Une jolie performance tout de même
Du côté du jeu des comédien.ne.s en revanche, rien à dire. Ils sont tous et toutes convaincants. Double distribution oblige, nous avons malheureusement manqué Élodie Menant, même si Marie Glorieux relève complètement le défi artistique… et physique du rôle de Julie. Mentions spéciales à Slimane Kacioui qui interprète, entre autres et avec une belle intensité, un coach sportif redoutable, et à Olivier Dote Doevi qui déclenche beaucoup d’éclats de rire sans en faire trop, notamment dans le rôle du commentateur sportif en cycliste et veste de costume !

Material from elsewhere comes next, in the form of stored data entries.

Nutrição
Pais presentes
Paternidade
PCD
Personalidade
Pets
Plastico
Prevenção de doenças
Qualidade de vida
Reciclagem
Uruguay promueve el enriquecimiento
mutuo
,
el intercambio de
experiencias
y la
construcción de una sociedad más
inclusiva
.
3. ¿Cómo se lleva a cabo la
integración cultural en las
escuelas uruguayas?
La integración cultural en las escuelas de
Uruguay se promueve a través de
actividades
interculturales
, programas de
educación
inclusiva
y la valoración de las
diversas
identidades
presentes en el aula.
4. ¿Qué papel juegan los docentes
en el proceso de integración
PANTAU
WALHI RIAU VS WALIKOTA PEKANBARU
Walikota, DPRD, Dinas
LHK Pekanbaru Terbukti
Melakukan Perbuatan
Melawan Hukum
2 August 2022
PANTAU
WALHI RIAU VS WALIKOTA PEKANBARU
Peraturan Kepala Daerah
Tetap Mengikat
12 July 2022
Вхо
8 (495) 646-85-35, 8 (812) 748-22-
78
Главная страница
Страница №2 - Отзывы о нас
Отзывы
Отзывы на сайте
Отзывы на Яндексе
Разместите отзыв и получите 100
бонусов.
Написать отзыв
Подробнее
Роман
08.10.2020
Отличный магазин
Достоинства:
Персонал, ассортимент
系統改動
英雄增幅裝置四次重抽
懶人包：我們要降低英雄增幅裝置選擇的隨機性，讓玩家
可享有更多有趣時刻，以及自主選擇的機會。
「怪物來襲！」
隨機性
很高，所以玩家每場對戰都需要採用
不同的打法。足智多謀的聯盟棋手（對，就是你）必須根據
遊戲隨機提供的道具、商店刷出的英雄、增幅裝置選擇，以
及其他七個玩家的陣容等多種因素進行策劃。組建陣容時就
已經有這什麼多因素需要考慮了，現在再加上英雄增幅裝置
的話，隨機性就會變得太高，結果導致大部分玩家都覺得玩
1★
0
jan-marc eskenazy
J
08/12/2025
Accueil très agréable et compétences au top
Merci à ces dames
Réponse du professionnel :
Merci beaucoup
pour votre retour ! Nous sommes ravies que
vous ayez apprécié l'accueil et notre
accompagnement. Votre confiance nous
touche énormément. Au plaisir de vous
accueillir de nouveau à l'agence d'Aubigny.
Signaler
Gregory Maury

La scène est le théâtre de la vie familiale, avec ses éclats et ses débordements. Elle est aussi la salle d’entraînement, le cabinet du médecin ; se change en piste de course ou en podium pour nous plonger au cœur de la compétition… Tous les espaces sont exploités, on change parfois de perspective, de rythme, de ton… Le dépassement de soi est bel et bien là. Mais malgré tous ces efforts, la magie n’a pas opéré sur nous. Et Je ne cours pas, je vole ! passe à côté de notre podium.
Je ne cours pas, je vole !, d’Élodie Menant, mise en scène Johanna Boyé, avec Élodie Menant ou Marie Glorieux, Olivier Dote Doevi, Axel Mandron ou Slimane Kacioui, Émilie Eliazord ou Vanessa Cailhlol, Laurent Paolini ou Arnaud Denissel, Marine Villet ou Gaëlle Pauly, se joue à la Comédie des Champs-Élysées.
Avis
Je ne cours pas, je vole nous emmène dans les coulisses de la compétition sportive à un rythme effréné. Une invitation à la prise de conscience, à la vigilance aussi quant aux risques et aux sacrifices qu'implique de tels objectifs de réussite.